Klik 2030: Wo sehen Sie die Gesellschaft, wenn es um Umwelt- und Klimaschutz geht. Was ist aus Ihrer Sicht vielleicht eine aktuelle, realistische Forderung, die in den nächsten Jahren in dem Bereich umsetzbar ist und was ist eher unrealistisch?
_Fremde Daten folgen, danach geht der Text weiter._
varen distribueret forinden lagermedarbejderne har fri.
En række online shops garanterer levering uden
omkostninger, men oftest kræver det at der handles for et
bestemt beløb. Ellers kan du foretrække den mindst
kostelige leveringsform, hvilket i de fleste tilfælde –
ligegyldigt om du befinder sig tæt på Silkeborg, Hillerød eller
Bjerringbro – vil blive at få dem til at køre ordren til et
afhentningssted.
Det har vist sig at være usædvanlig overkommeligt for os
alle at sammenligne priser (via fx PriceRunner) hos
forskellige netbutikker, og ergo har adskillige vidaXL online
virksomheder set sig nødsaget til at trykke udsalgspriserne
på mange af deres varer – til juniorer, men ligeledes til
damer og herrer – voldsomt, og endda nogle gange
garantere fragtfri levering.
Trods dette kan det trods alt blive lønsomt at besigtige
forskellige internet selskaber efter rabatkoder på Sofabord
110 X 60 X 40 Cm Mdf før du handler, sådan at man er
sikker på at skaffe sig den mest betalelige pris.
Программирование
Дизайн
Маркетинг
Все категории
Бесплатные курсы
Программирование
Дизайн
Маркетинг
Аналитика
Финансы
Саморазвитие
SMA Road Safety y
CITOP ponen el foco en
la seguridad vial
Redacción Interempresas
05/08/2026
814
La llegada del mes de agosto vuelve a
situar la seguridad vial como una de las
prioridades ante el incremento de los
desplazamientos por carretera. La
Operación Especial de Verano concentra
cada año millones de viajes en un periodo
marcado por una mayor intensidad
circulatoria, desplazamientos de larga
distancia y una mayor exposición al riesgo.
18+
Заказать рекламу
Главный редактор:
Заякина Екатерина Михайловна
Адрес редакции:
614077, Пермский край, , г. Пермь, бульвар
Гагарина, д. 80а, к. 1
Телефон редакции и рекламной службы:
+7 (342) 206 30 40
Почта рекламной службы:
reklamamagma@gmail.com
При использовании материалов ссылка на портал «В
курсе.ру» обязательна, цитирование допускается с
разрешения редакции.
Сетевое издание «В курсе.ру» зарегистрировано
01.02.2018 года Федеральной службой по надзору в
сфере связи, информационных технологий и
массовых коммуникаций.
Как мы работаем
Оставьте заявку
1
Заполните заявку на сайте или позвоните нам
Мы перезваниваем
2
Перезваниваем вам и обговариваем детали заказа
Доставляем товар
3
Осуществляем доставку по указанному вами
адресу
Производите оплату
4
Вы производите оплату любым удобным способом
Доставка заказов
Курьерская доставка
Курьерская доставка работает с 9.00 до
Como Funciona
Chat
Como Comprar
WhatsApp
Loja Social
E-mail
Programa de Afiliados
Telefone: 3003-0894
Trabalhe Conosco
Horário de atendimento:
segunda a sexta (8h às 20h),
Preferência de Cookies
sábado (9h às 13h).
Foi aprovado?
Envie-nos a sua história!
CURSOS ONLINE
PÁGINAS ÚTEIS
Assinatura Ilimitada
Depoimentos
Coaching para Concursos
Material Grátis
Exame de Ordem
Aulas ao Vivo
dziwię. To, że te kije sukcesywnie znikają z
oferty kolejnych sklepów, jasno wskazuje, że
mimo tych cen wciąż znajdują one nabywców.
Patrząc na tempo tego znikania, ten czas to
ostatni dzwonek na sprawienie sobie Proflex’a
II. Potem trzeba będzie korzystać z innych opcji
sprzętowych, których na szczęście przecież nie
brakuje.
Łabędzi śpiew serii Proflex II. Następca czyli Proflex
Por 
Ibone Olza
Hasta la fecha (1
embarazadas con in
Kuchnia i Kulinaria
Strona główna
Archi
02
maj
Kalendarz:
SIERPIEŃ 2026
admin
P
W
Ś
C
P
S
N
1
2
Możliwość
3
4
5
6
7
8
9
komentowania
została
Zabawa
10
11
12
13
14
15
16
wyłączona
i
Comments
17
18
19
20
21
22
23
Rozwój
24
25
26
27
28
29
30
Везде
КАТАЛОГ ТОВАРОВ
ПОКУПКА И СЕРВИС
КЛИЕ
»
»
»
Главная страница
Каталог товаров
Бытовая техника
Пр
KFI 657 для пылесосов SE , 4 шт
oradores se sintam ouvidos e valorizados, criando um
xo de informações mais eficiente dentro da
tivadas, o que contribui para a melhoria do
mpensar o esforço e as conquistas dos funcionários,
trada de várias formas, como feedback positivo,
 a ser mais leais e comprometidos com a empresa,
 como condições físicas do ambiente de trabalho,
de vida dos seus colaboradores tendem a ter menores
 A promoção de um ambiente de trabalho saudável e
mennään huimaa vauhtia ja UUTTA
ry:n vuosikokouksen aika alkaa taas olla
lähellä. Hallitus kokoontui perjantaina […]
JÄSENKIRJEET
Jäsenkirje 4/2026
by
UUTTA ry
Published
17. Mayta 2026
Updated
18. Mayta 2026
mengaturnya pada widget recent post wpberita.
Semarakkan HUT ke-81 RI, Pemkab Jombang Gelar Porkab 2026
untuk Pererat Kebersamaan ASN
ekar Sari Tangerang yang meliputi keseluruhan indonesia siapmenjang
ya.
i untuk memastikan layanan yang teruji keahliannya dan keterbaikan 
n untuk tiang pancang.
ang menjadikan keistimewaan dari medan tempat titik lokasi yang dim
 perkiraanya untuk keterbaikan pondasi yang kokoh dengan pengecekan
Prof. Corves: In den 1980er Jahren, zu Zeit der großen Demonstrationen gegen das Atomkraftwerk in Brokdorf, hätte ich es niemals für möglich gehalten, dass wir heute einen sehr weitgehenden gesellschaftlichen Konsens haben, dass alle deutschen Atomkraftwerke abgeschaltet werden. Ich hätte damals auch nicht geglaubt, dass ich es erleben werde, dass Erneuerbare Energien Mainstream sind. Vor diesem Hintergrund sehe ich zum Beispiel die Rückzugsgefechte der deutschen Kohleindustrie, die sich wahrscheinlich in zehn Jahren auch erledigt haben werden. Lobbyisten und Politiker können Gesetzgebung nutzen, um technologische und gesellschaftliche Veränderungen zu verzögern. Es wird ihnen aber schwer fallen, technologisch bedingte Veränderungen dauerhaft zu verhindern. Ein Beispiel dafür ist der Erneuerbare Energien-Boom in den USA. Den wird auch Trump nicht aufhalten können. Wenn man sich anschaut, was derzeit in Staaten wie Texas passiert, da kann Trump aus dem Pariser Klimaschutzabkommen aussteigen oder nicht, das wird die Entwicklung auch in den USA hin zu erneuerbaren Energien nicht verhindern. Verzögern vielleicht, aber nicht dauerhaft verhindern. Denn die Leute investieren in den USA in Erneuerbare Energien, weil das für sie lukrativ ist. Insofern bin ich hinsichtlich der weiteren Entwicklung der Erneuerbaren Energien optimistisch. Klimaschutz ist jedoch nicht nur eine technologische Herausforderung. Er wird uns allen eine Veränderung unseres Lebensstils abverlangen. Wenn ich sehe, mit welchen Themen sich die Studierenden im Rahmen des yooweedoo Changemaker Programms beschäftigen, bin ich aber auch in dieser Hinsicht optimistisch. Große gesellschaftliche Veränderungen brauchen halt zwei bis drei Generationen. Um das zu erkennen, bin ich trotz meiner Ungeduld für Veränderungen inzwischen alt genug.

Das Interview führte Jan Voß, Klik 2030 Christian-Albrechts-Universität Kiel.